You can join the locals taking the pilgrimage up the many steps to the temple at the top, at first lined with many shops selling puja (holy offering) next to tacky Mt Popa ‘I was here’ t-shirts, then filtering off to chilled drink and half way food stall complete with thieving monkeys, yes they will steal your fruit, and yes they will eye you smugly while they eat it. My beloved baby monks also storm these steep steps, taking two at a time as you barely lift your foot one, darts of orange robes and childish giggles.
Panoramic views greet you at the top and yes even more gold sparkly things (it’s not bonified Myanmar if it doesn’t have that) but I can’t lie it didn’t blow my mind you won’t be full of regret if you don’t see it.
Now as I’ve said this birthday was pretty up there but as if it wasn’t going well enough already a monk bought us iced pastries a the bottom, like, that’s basically a birthday cake right!?! Yup I’m going with it, a monk bought me a birthday cake and totally made my day!
You kind of can’t mention you’re going to Bagan without someone shouting at you in an overly enthusiastic manner “rent an e-bike!!!”. Slight confession… I am petrified of scooters, anything that resembles a scooter or basically anything that has two wheels that is powered by anything other than my own two feet. The thing that I’ve found is though, that I really don’t like being scared of things or not liking foods, over the years I have efficiently trained myself to like coffee and tea (the very idea now is sacrilege), wine, mushrooms. Jumped out of a plane, dived into the sea… now it was the turn of the e-bike!!
It really turned out to be the best way to explore, taking random turnings to deserted temples and making quick getaways from roaming cow traffic jams. Intrusive and garish temples gave way to submissive, unassuming shines and pagodas, some housed great shining buddhas and others adorable puppies. And while I’m always a fan of a Buddha statue, I’m definitely a sucker for a pup, even one that bites your friends ankles!
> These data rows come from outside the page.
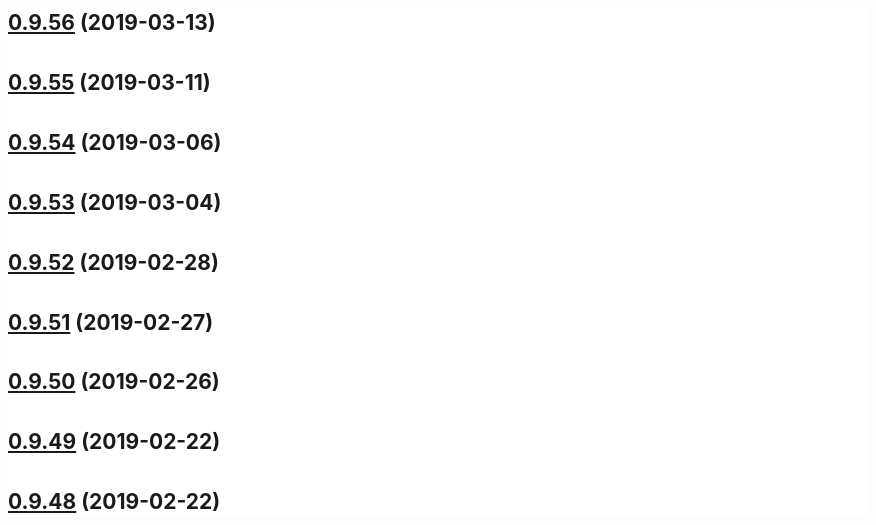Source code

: 

## [0.9.56](https://bitbucket.org/oliverwymantechssg/ngpd-merceros-ui-starter-kit/compare/v0.9.55...v0.9.56) (2019-03-13)



## [0.9.55](https://bitbucket.org/oliverwymantechssg/ngpd-merceros-ui-starter-kit/compare/v0.9.54...v0.9.55) (2019-03-11)



## [0.9.54](https://bitbucket.org/oliverwymantechssg/ngpd-merceros-ui-starter-kit/compare/v0.9.53...v0.9.54) (2019-03-06)



## [0.9.53](https://bitbucket.org/oliverwymantechssg/ngpd-merceros-ui-starter-kit/compare/v0.9.52...v0.9.53) (2019-03-04)



## [0.9.52](https://bitbucket.org/oliverwymantechssg/ngpd-merceros-ui-starter-kit/compare/v0.9.51...v0.9.52) (2019-02-28)



## [0.9.51](https://bitbucket.org/oliverwymantechssg/ngpd-merceros-ui-starter-kit/compare/v0.9.50...v0.9.51) (2019-02-27)



## [0.9.50](https://bitbucket.org/oliverwymantechssg/ngpd-merceros-ui-starter-kit/compare/v0.9.49...v0.9.50) (2019-02-26)



## [0.9.49](https://bitbucket.org/oliverwymantechssg/ngpd-merceros-ui-starter-kit/compare/v0.9.48...v0.9.49) (2019-02-22)



## [0.9.48](https://bitbucket.org/oliverwymantechssg/ngpd-merceros-ui-starter-kit/compare/v0.9.47...v0.9.48) (2019-02-22)
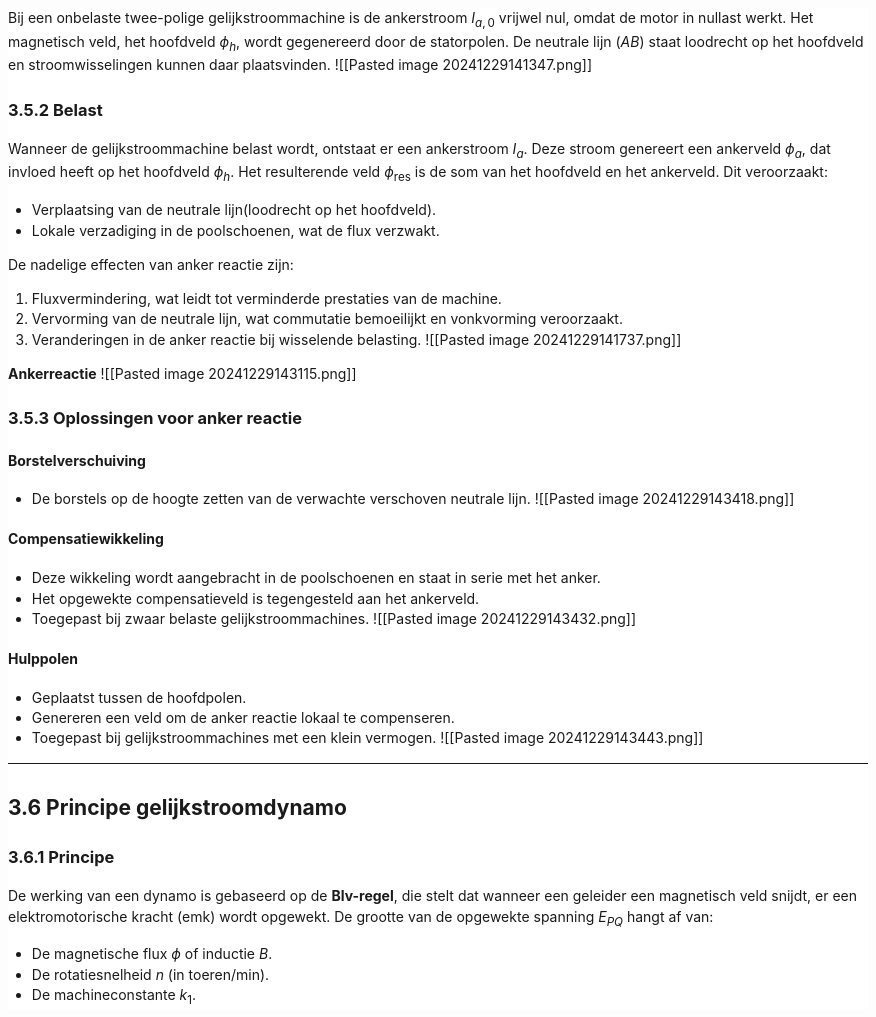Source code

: Bij een onbelaste twee-polige gelijkstroommachine is de ankerstroom $I_{a,0}$ vrijwel nul, omdat de motor in nullast werkt. Het magnetisch veld, het hoofdveld $\phi_h$, wordt gegenereerd door de statorpolen. De neutrale lijn ($AB$) staat loodrecht op het hoofdveld en stroomwisselingen kunnen daar plaatsvinden.
![[Pasted image 20241229141347.png]]

### 3.5.2 Belast

Wanneer de gelijkstroommachine belast wordt, ontstaat er een ankerstroom $I_a$. Deze stroom genereert een ankerveld $\phi_a$, dat invloed heeft op het hoofdveld $\phi_h$. Het resulterende veld $\phi_\text{res}$ is de som van het hoofdveld en het ankerveld. Dit veroorzaakt:
- Verplaatsing van de neutrale lijn(loodrecht op het hoofdveld).
- Lokale verzadiging in de poolschoenen, wat de flux verzwakt.

De nadelige effecten van anker reactie zijn:
1. Fluxvermindering, wat leidt tot verminderde prestaties van de machine.
2. Vervorming van de neutrale lijn, wat commutatie bemoeilijkt en vonkvorming veroorzaakt.
3. Veranderingen in de anker reactie bij wisselende belasting.
![[Pasted image 20241229141737.png]]

**Ankerreactie**
![[Pasted image 20241229143115.png]]

### 3.5.3 Oplossingen voor anker reactie

#### Borstelverschuiving
- De borstels op de hoogte zetten van de verwachte verschoven neutrale lijn.
![[Pasted image 20241229143418.png]]

#### Compensatiewikkeling
- Deze wikkeling wordt aangebracht in de poolschoenen en staat in serie met het anker.
- Het opgewekte compensatieveld is tegengesteld aan het ankerveld.
- Toegepast bij zwaar belaste gelijkstroommachines.
![[Pasted image 20241229143432.png]]

#### Hulppolen
- Geplaatst tussen de hoofdpolen.
- Genereren een veld om de anker reactie lokaal te compenseren.
- Toegepast bij gelijkstroommachines met een klein vermogen.
![[Pasted image 20241229143443.png]]

---
## 3.6 Principe gelijkstroomdynamo

### 3.6.1 Principe

De werking van een dynamo is gebaseerd op de **Blv-regel**, die stelt dat wanneer een geleider een magnetisch veld snijdt, er een elektromotorische kracht (emk) wordt opgewekt. De grootte van de opgewekte spanning $E_{PQ}$ hangt af van:
- De magnetische flux $\phi$ of inductie $B$.
- De rotatiesnelheid $n$ (in toeren/min).
- De machineconstante $k_1$.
There are so many temples here it’s a wonder people don’t get lost among the powdering remains and the lovingly kept shrines. Most of the temples here are made of red stone as opposed to the glaring gold that adorns most in Myanmar, somehow it still manages to enrapture the thousands of tourists that flock to this magical state.
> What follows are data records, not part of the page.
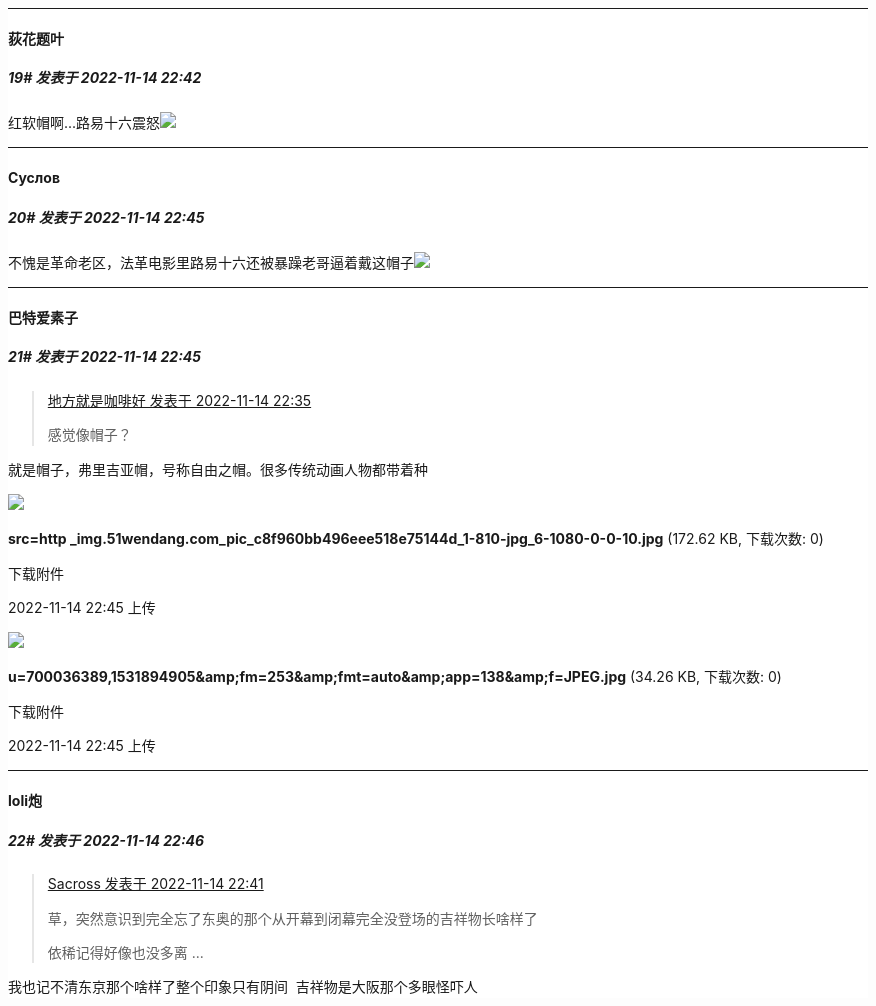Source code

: *****

####  荻花题叶  
##### 19#       发表于 2022-11-14 22:42

红软帽啊...路易十六震怒<img src="https://static.saraba1st.com/image/smiley/face2017/067.png" referrerpolicy="no-referrer">

*****

####  Суслов  
##### 20#       发表于 2022-11-14 22:45

不愧是革命老区，法革电影里路易十六还被暴躁老哥逼着戴这帽子<img src="https://static.saraba1st.com/image/smiley/face2017/067.png" referrerpolicy="no-referrer">

*****

####  巴特爱素子  
##### 21#       发表于 2022-11-14 22:45

<blockquote><a href="httphttps://bbs.saraba1st.com/2b/forum.php?mod=redirect&amp;goto=findpost&amp;pid=58438122&amp;ptid=2104991" target="_blank">地方就是咖啡好 发表于 2022-11-14 22:35</a>

感觉像帽子？</blockquote>
就是帽子，弗里吉亚帽，号称自由之帽。很多传统动画人物都带着种

<img src="https://img.saraba1st.com/forum/202211/14/224531o638fhav8ur6jbja.jpg" referrerpolicy="no-referrer">

<strong>src=http _img.51wendang.com_pic_c8f960bb496eee518e75144d_1-810-jpg_6-1080-0-0-10.jpg</strong> (172.62 KB, 下载次数: 0)

下载附件

2022-11-14 22:45 上传

<img src="https://img.saraba1st.com/forum/202211/14/224531gg2g4ggxyaaqxgna.jpg" referrerpolicy="no-referrer">

<strong>u=700036389,1531894905&amp;amp;fm=253&amp;amp;fmt=auto&amp;amp;app=138&amp;amp;f=JPEG.jpg</strong> (34.26 KB, 下载次数: 0)

下载附件

2022-11-14 22:45 上传

*****

####  loli炮  
##### 22#       发表于 2022-11-14 22:46

<blockquote><a href="httphttps://bbs.saraba1st.com/2b/forum.php?mod=redirect&amp;goto=findpost&amp;pid=58438260&amp;ptid=2104991" target="_blank">Sacross 发表于 2022-11-14 22:41</a>

草，突然意识到完全忘了东奥的那个从开幕到闭幕完全没登场的吉祥物长啥样了

依稀记得好像也没多离 ...</blockquote>
我也记不清东京那个啥样了整个印象只有阴间  吉祥物是大阪那个多眼怪吓人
If there was one thing I wasn’t such a big fan of it was the amount of sellers crowded in around the temples, I’m all for people making a living but it kind of taints the magic a little when they’re telling you to cover your shoulders then trying to sell you a Buddha head (which is considered very disrespectful), inside the temple walls.
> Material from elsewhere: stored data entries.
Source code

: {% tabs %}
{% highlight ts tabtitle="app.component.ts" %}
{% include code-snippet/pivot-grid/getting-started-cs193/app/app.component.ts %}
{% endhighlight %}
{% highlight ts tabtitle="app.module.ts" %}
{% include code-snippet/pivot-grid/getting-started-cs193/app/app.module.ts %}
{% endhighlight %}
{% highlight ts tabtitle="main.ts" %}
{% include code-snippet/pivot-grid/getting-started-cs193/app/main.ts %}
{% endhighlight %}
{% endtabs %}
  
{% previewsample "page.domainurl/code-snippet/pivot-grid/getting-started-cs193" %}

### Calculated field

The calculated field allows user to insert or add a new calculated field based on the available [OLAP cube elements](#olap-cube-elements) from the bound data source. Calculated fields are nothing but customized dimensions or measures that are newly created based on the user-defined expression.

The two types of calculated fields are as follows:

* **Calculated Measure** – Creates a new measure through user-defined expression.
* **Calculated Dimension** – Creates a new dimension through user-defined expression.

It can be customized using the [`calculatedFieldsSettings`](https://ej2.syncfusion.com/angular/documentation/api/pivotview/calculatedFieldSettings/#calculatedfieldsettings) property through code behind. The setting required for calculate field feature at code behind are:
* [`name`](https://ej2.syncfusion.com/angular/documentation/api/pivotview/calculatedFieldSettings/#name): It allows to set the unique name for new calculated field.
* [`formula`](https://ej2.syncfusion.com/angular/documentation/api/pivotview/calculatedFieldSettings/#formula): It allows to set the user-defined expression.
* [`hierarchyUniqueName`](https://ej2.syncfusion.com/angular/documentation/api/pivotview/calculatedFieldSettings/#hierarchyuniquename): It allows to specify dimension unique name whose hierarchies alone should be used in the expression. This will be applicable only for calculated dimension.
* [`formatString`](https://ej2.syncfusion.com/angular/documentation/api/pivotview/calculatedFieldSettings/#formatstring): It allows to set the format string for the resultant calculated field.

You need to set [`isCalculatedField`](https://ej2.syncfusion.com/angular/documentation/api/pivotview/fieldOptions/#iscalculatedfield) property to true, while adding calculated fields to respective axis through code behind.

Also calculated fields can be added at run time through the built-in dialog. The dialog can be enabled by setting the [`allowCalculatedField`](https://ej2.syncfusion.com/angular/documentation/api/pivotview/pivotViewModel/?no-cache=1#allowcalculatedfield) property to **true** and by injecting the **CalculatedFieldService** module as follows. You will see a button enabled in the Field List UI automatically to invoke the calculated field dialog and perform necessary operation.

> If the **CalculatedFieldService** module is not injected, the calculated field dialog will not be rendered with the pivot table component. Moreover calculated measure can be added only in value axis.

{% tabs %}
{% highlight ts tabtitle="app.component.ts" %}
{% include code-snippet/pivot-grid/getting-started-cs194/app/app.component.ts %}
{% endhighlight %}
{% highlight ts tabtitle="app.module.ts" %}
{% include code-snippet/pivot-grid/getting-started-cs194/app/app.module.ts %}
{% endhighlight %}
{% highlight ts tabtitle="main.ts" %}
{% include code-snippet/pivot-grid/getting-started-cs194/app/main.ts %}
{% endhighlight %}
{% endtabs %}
The red stone almost glows as the sun sets at night and rises in the morning bringing the ancient city to life and lovingly lulling it to sleep.
Romance and magic oozes from it’s very core, it’s enough to make you doey eyed and soppy, sandy hues to in your face greens, it’s the stuff of a photographers dream, every hour is a ‘golden hour’ here. Fortunately for me and my GoPro you don’t have to be a professional here to pull off a good shot, it just throws them at you!
It is of course a must to watch the sun set over the temples and as we placed ourself precariously on the edge of a quieter crumbly giant we were kept company and entertained by the local children trying to sell us postcards of the very photos we were aiming to take ourselves.
(note: since visiting laws are being passed to preserve the temples and stop people climbing the temples in order to help preserve them, an act I can’t really dispute, although I’m pleased it’s an experience I got to have)
My time in Bagan surpassed all expectations, even the trek from my room to our roadside showers weren’t enough to disillusion my sparkly memories on this ancient city.